My Lords, before I address my Amendment 28, giving my support to my noble friend Lady Thornton, I wish to endorse the other amendments that are calling for representatives of particular groups—we just heard mention of two. I particularly endorse all those, especially as I am taking rather an oblique approach to this debate, which is not reflected in the other amendments.
Last year, there was a report in America that, increasingly, hospitals there were closing. The report said that hospitals were seen as businesses; a fifth of hospitals in America are run for profit, and globally, private equity investment in healthcare has tripled since 2015. In 2019, some $60 billion were spent on acquisitions. Globally, that includes—indeed, targets—us and the NHS. Where does that affect us? Increasing inroads are being made into the National Health Service by Centene and its subsidiary Operose, which now own 70 surgeries around this country. From Leeds to Luton, from Doncaster to Newport Pagnell, from Nottingham to Southend and many more, Centene now owns and runs for profit surgeries formerly owned and run by NHS doctors. It is now the biggest single provider of GP surgeries in this country. It has further designs on the existing fabric of the NHS, seeking to have its representatives sitting on the boards of CCGs, making decisions about the deployment of NHS funding. This is a direction of travel that needs to be monitored and checked. Safeguards must be written into the Bill against this takeover.
Why does it matter, just as long as patients have good and free treatment at the point of need? What is the reputation of Centene in America? It is not good. Indeed, it is regularly embroiled in lawsuits from either patients or shareholders, and the sums are not small. In June last year, Centene had to pay a fine of $88 million to the state of Ohio for overcharging on its Medicare department. This is one of many. Since 2000, there have been 174 recorded penalties for contract-related offences against Centene and its subsidiaries. That enterprise is now active in this country and targeting our NHS. It is not a fit company to be part of our health service. I therefore ask the Minister for safeguards to be written into the Bill against such people being represented on our boards. When I raised this at Second Reading, the Minister replied that there was no chance of us selling the NHS. We do not need to: they are buying us.
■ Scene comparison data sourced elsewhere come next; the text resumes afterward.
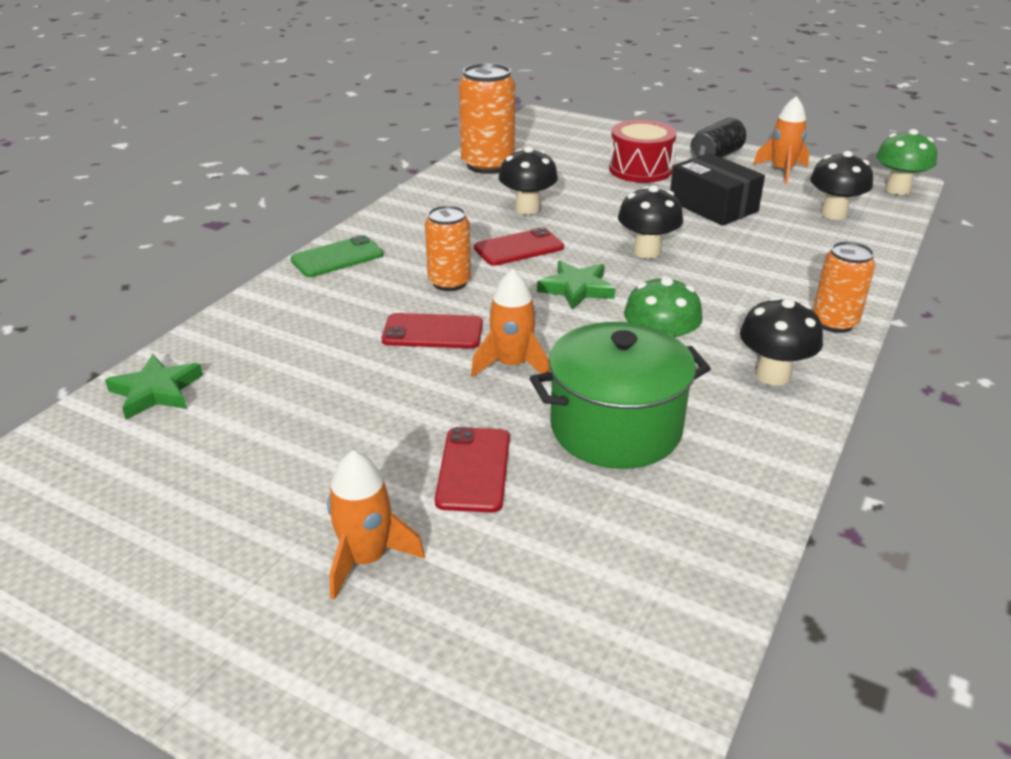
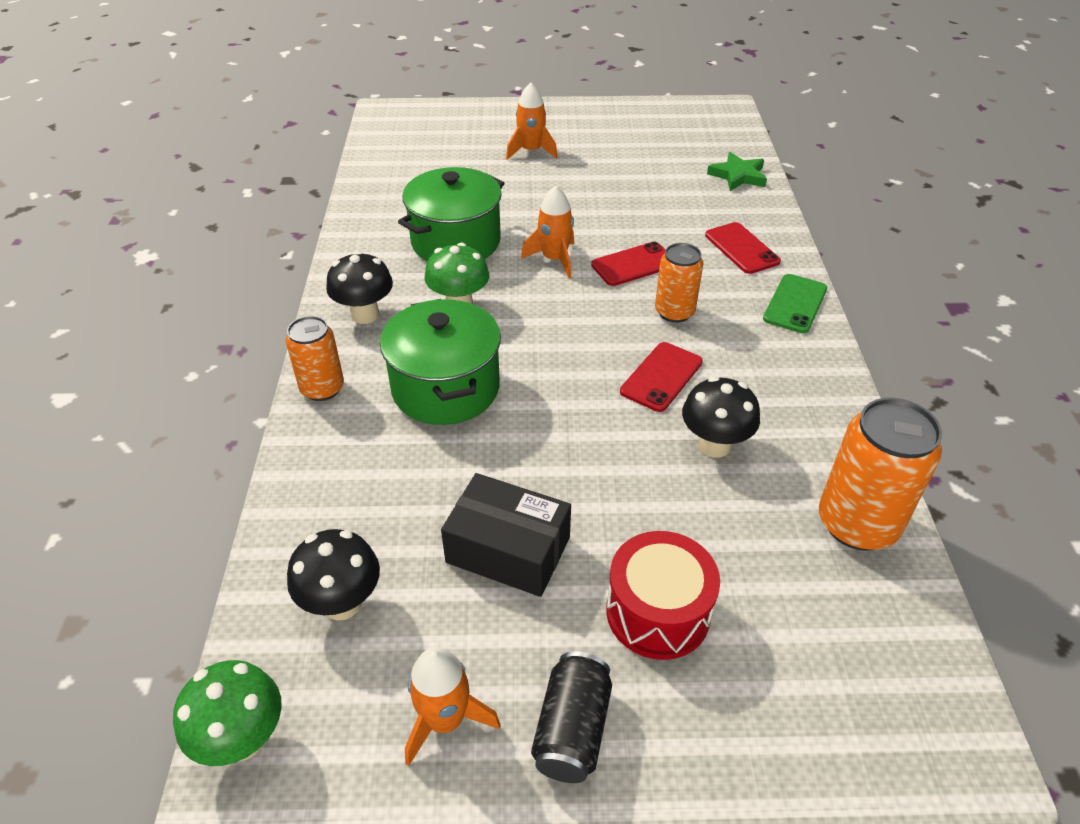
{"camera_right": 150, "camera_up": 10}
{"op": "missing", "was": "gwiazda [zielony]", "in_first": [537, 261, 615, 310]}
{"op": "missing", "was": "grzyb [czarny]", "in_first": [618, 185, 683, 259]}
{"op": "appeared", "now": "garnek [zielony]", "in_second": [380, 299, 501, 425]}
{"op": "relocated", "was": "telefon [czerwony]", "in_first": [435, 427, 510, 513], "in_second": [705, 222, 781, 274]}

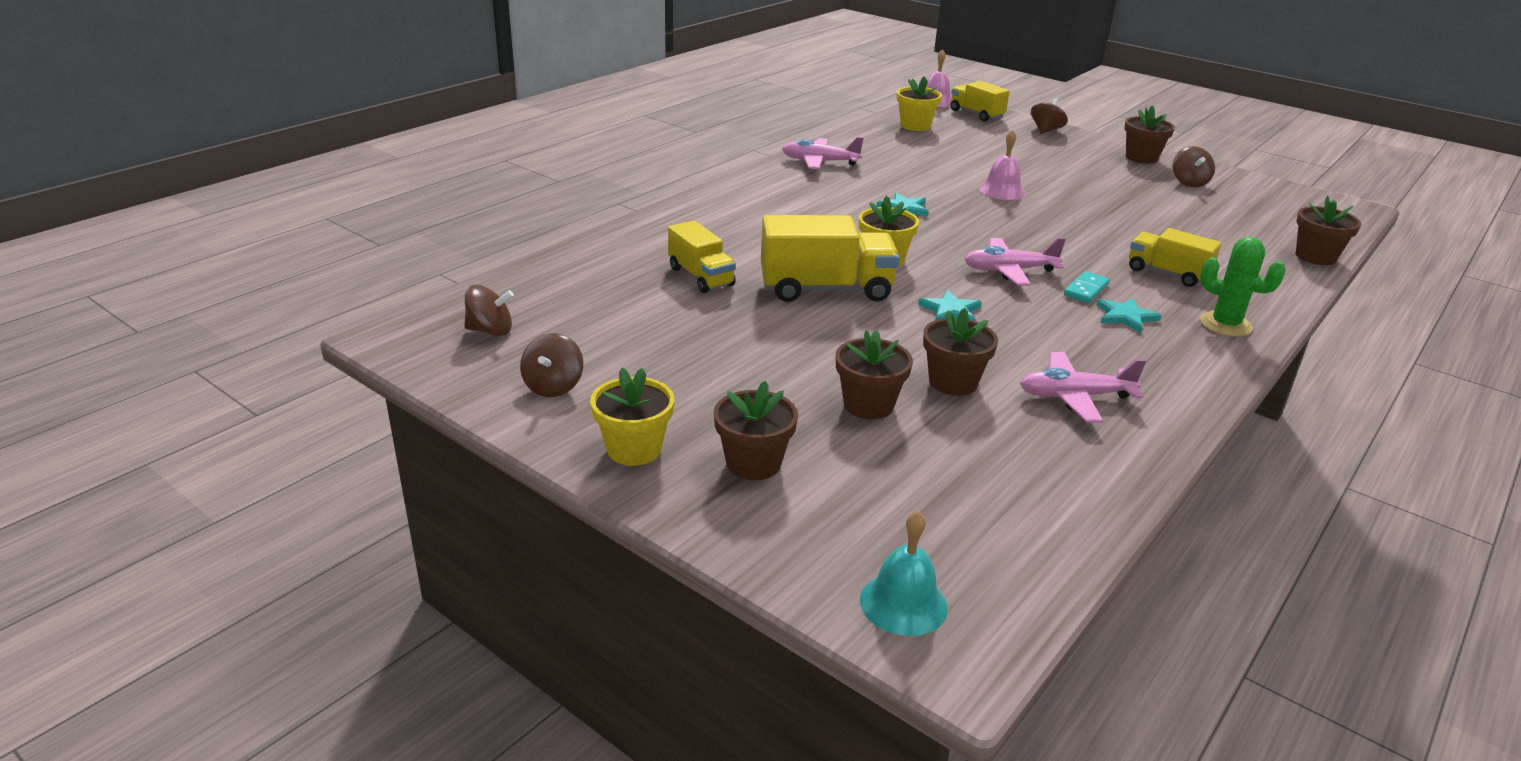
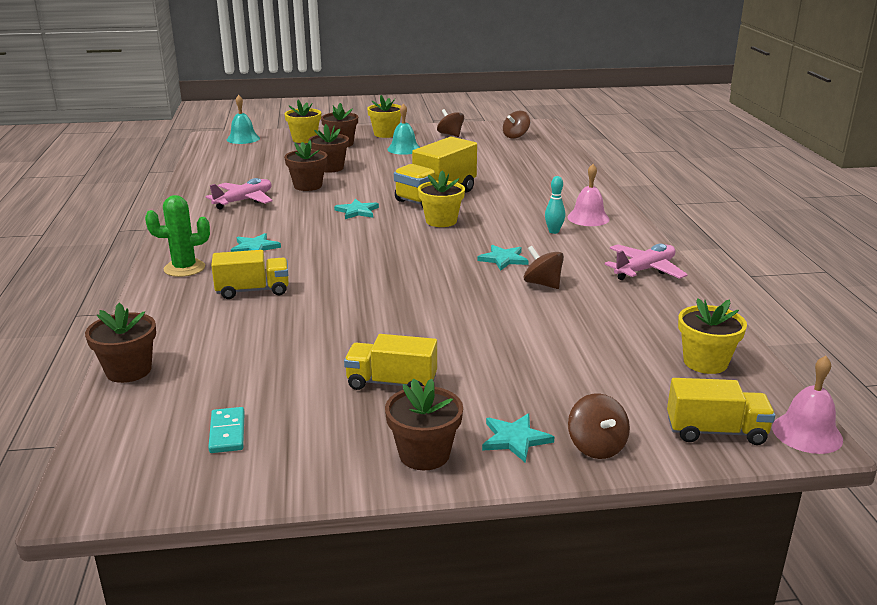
{"camera_right": 135, "camera_up": -5}
{"op": "missing", "was": "samolot [różowy]", "in_first": [964, 238, 1066, 285]}
{"op": "appeared", "now": "doniczka [żółty]", "in_second": [284, 100, 321, 143]}
{"op": "appeared", "now": "dzwonek [turkusowy]", "in_second": [387, 104, 420, 155]}
{"op": "appeared", "now": "gwiazda [turkusowy]", "in_second": [482, 414, 554, 463]}
{"op": "appeared", "now": "kręgiel [turkusowy]", "in_second": [545, 176, 565, 234]}
{"op": "relocated", "was": "ciężarówka [żółty]", "in_first": [668, 220, 736, 293], "in_second": [344, 334, 437, 390]}
{"op": "relocated", "was": "dzwonek [różowy]", "in_first": [979, 130, 1026, 200], "in_second": [567, 164, 610, 226]}
{"op": "relocated", "was": "kostka domina [turkusowy]", "in_first": [1064, 271, 1110, 303], "in_second": [208, 407, 245, 453]}
{"op": "relocated", "was": "bączek [brązowy]", "in_first": [1172, 146, 1215, 187], "in_second": [524, 246, 564, 289]}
My Lords, I will not detain the Committee in speaking to my Amendment 30. In truth, I am speaking in favour of my noble friend Lady Thornton’s Amendment 29. I could claim that my amendment has the virtue of being shorter but perhaps brevity is not always a virtue. Amendment 29 also makes the important point that it is the sub-committees and committees of the ICBs that will be crucial. The substantive point is that the Government have to accept that the amendment agreed in the Commons is totally inadequate. It depends on matters of judgment. We want a clear specification of who is appropriate to be a member of those bodies.